| What needs to be done |
The only thing to report is how many lines of the data contain the word "bags".

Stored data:

——————

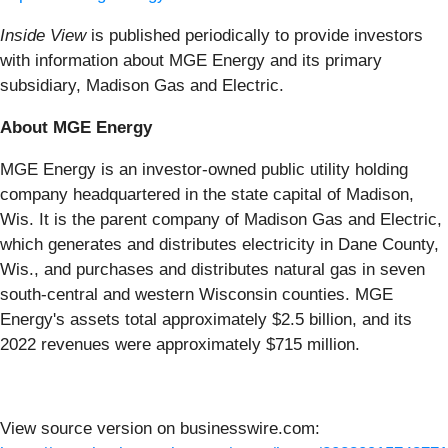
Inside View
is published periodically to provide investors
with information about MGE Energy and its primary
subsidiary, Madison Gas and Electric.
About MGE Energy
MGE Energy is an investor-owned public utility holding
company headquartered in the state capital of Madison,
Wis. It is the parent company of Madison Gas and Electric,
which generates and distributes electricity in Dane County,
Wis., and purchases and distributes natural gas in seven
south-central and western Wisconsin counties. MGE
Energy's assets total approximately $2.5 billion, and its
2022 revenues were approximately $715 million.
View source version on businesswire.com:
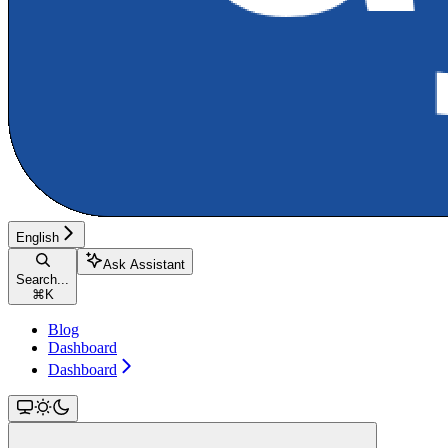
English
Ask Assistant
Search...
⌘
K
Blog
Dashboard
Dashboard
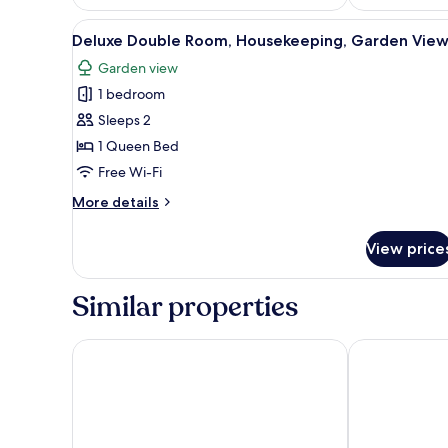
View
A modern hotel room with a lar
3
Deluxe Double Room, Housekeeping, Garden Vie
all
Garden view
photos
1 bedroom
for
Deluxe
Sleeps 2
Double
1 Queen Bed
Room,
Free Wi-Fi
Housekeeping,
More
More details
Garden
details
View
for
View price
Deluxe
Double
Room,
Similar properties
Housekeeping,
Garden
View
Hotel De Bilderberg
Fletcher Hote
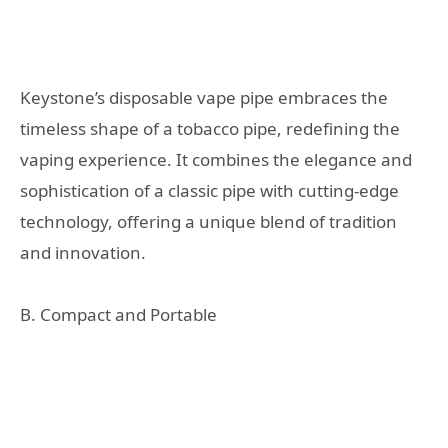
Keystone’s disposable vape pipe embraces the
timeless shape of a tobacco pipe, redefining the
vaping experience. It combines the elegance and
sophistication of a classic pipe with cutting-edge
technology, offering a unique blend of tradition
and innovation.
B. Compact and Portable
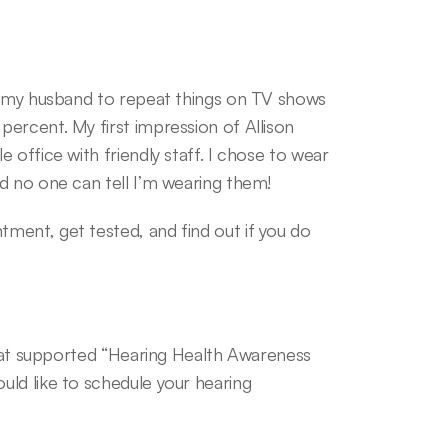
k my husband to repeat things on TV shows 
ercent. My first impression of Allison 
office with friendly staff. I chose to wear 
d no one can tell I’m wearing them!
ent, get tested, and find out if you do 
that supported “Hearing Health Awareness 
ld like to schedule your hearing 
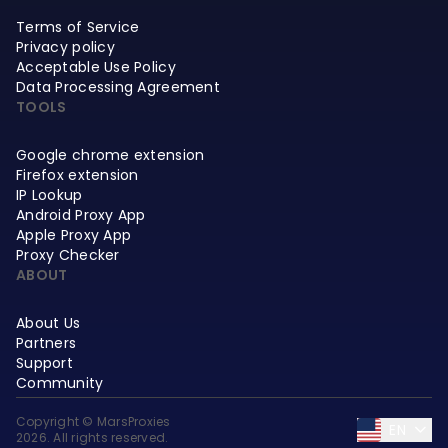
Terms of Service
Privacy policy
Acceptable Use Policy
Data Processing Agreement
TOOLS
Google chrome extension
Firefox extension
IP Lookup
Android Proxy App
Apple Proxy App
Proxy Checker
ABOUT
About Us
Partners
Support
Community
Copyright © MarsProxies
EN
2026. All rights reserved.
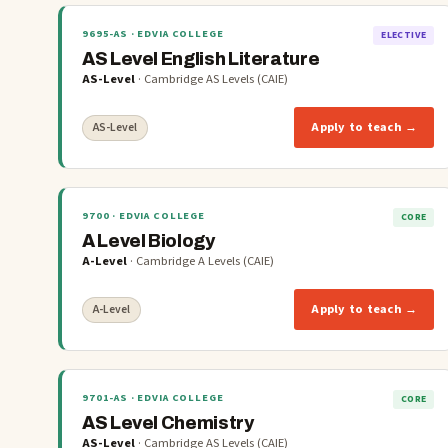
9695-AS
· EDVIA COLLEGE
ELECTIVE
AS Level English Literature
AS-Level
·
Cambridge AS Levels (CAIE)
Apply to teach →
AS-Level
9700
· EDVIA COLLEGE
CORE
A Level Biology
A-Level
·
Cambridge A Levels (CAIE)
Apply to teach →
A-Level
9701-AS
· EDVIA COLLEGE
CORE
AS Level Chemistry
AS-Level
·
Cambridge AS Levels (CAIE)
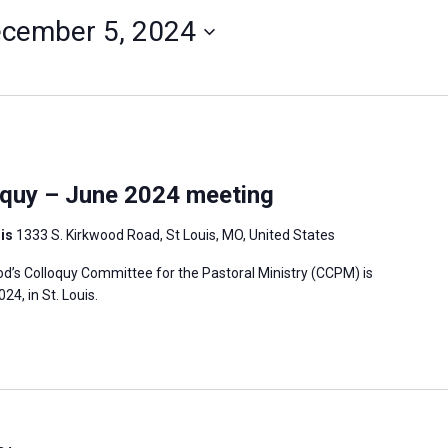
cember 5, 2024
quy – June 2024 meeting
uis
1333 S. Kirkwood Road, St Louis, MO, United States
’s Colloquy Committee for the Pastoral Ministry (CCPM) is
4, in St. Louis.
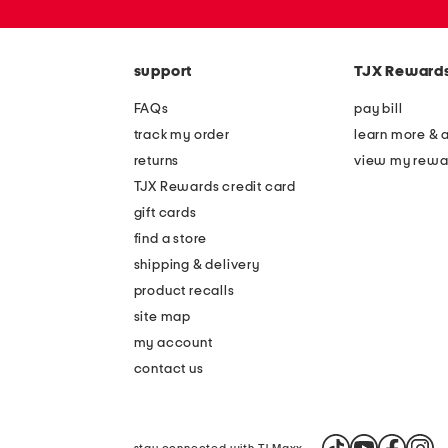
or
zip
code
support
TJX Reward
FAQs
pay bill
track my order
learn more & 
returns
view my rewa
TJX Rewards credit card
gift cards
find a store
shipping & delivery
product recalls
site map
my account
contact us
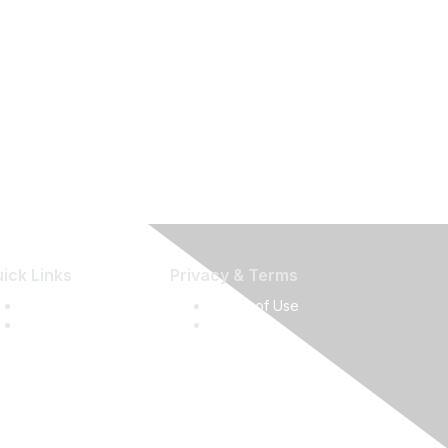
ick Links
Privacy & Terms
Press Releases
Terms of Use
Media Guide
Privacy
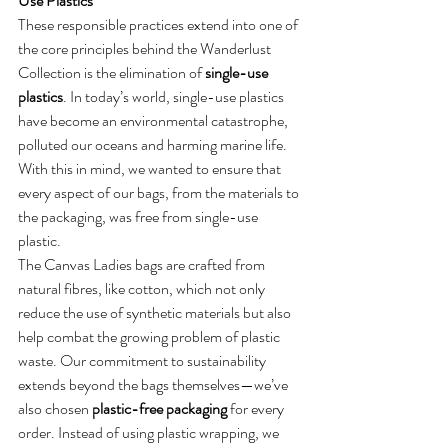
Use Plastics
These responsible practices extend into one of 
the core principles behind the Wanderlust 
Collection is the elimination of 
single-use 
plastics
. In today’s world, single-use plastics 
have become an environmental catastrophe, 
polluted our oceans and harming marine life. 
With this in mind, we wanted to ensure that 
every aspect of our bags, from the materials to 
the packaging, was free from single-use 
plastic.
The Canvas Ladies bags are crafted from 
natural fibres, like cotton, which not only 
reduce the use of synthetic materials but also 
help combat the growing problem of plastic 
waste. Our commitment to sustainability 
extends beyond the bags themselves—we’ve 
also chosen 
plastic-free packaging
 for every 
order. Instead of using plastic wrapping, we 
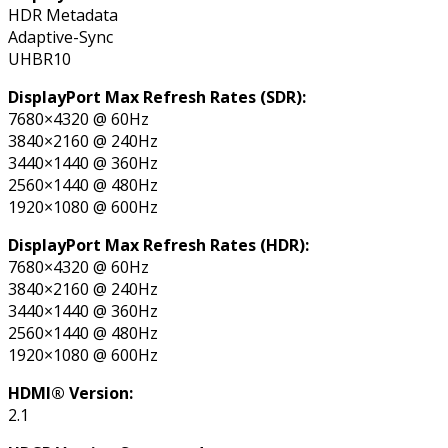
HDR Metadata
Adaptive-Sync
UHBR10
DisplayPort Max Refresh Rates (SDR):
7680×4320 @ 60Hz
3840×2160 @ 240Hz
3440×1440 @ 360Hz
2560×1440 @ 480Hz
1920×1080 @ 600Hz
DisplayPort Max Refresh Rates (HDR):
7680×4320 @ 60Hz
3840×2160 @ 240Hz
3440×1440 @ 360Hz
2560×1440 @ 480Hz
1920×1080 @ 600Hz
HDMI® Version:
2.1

——————

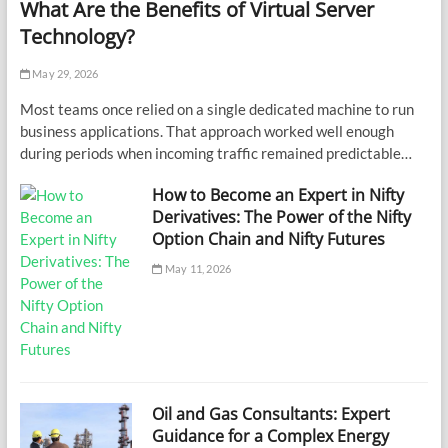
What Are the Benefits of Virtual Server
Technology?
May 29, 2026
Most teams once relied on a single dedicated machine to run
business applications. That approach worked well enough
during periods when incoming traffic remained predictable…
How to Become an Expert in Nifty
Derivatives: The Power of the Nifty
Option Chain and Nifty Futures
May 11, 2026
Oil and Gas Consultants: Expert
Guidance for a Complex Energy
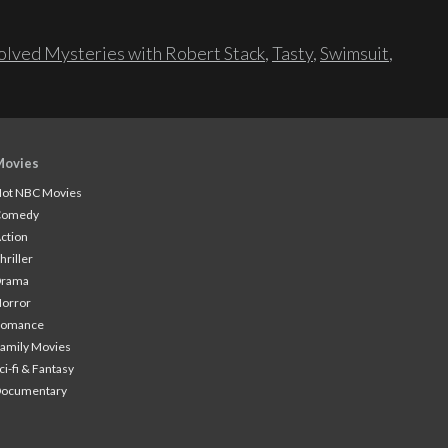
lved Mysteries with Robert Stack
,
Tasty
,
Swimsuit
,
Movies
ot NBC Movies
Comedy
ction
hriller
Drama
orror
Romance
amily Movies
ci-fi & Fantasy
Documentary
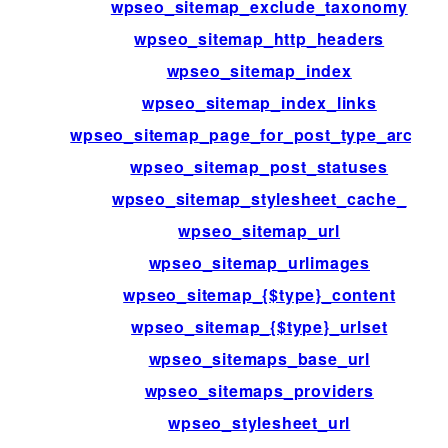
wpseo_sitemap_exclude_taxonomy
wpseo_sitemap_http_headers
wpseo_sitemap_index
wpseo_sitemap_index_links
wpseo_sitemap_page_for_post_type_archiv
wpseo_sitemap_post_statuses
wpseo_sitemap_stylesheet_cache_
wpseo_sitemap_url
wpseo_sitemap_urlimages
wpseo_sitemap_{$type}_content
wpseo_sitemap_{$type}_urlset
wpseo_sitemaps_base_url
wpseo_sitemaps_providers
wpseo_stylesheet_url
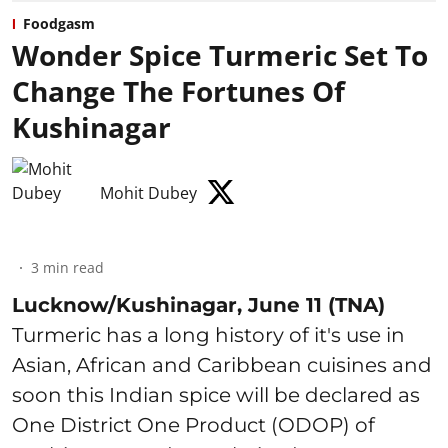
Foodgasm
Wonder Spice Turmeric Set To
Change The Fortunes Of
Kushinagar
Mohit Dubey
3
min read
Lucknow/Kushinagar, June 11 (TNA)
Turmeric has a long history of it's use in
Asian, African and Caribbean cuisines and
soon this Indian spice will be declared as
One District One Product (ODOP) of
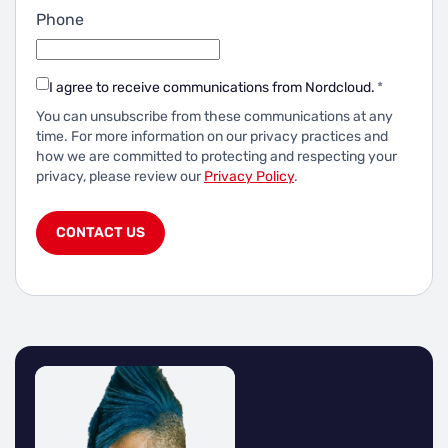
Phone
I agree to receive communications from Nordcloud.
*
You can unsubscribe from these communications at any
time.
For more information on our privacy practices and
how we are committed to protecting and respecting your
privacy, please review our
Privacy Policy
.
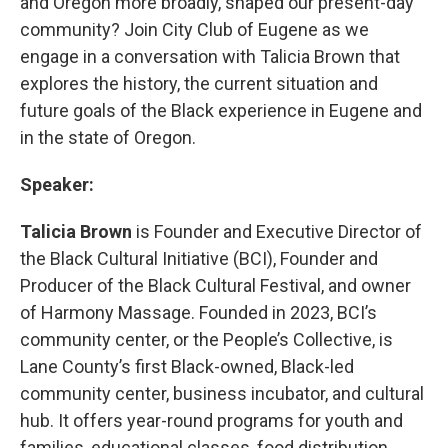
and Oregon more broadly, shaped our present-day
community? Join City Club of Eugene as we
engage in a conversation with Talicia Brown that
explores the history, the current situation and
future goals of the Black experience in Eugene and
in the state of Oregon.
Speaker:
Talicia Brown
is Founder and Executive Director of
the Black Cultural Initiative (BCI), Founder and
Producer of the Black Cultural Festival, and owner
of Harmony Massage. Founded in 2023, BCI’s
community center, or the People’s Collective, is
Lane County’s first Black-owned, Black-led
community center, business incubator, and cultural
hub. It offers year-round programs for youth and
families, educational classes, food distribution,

——————

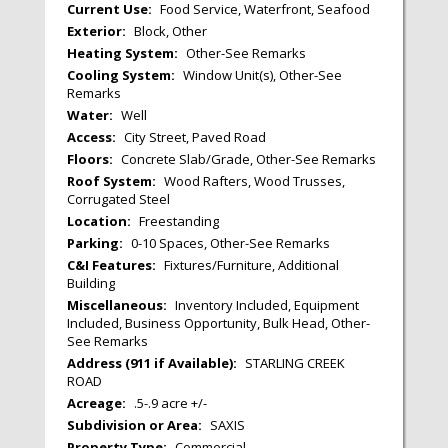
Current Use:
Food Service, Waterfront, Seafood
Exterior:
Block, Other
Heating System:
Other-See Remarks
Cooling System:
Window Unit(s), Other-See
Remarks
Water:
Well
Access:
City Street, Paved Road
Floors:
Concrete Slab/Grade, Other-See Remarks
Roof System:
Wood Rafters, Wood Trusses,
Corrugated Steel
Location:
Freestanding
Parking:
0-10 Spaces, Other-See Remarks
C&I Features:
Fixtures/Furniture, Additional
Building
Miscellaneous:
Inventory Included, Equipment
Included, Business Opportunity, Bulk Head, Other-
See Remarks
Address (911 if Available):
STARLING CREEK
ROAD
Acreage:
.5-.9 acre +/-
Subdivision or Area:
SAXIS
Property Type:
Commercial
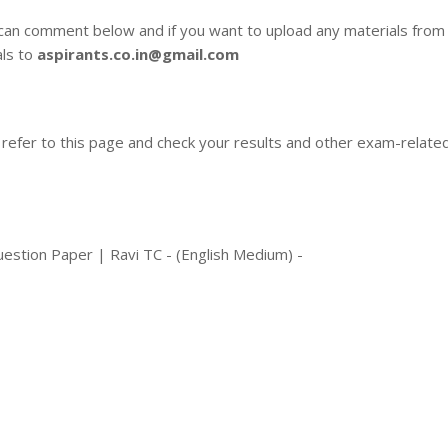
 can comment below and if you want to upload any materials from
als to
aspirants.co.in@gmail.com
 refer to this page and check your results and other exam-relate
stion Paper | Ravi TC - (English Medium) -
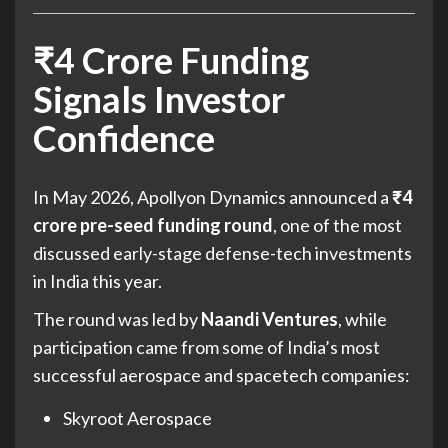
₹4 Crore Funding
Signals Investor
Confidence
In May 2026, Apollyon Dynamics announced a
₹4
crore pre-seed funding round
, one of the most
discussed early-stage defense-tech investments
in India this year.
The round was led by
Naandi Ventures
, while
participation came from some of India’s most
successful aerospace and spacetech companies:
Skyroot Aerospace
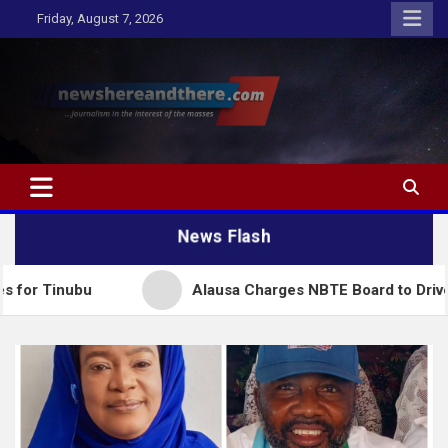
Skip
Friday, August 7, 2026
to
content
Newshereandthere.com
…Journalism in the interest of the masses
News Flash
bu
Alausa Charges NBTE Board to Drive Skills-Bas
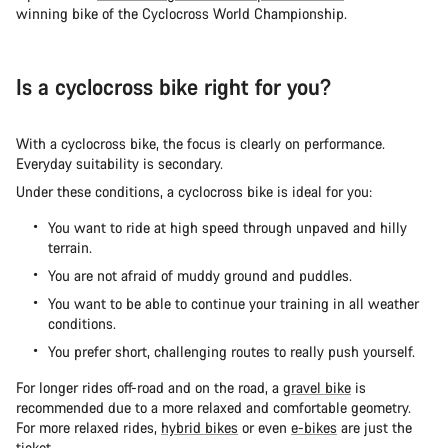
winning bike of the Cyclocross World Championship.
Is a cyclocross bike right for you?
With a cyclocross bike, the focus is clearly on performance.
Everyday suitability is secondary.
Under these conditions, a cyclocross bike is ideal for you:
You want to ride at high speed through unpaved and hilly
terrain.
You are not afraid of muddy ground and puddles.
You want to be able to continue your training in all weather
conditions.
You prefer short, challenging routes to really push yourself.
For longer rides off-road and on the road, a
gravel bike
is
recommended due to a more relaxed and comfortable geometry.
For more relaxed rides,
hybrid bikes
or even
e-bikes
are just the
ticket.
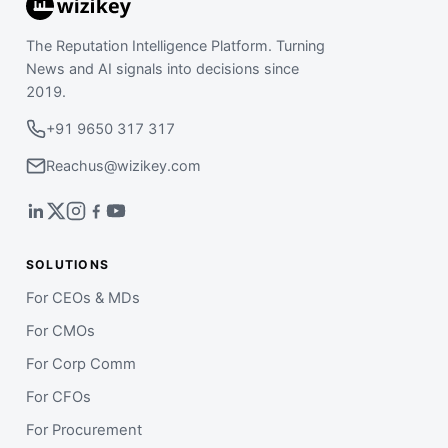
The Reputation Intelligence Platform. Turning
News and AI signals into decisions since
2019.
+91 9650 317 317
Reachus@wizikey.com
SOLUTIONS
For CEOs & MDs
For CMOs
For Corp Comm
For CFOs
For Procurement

——————

| Answer to this exercise |
3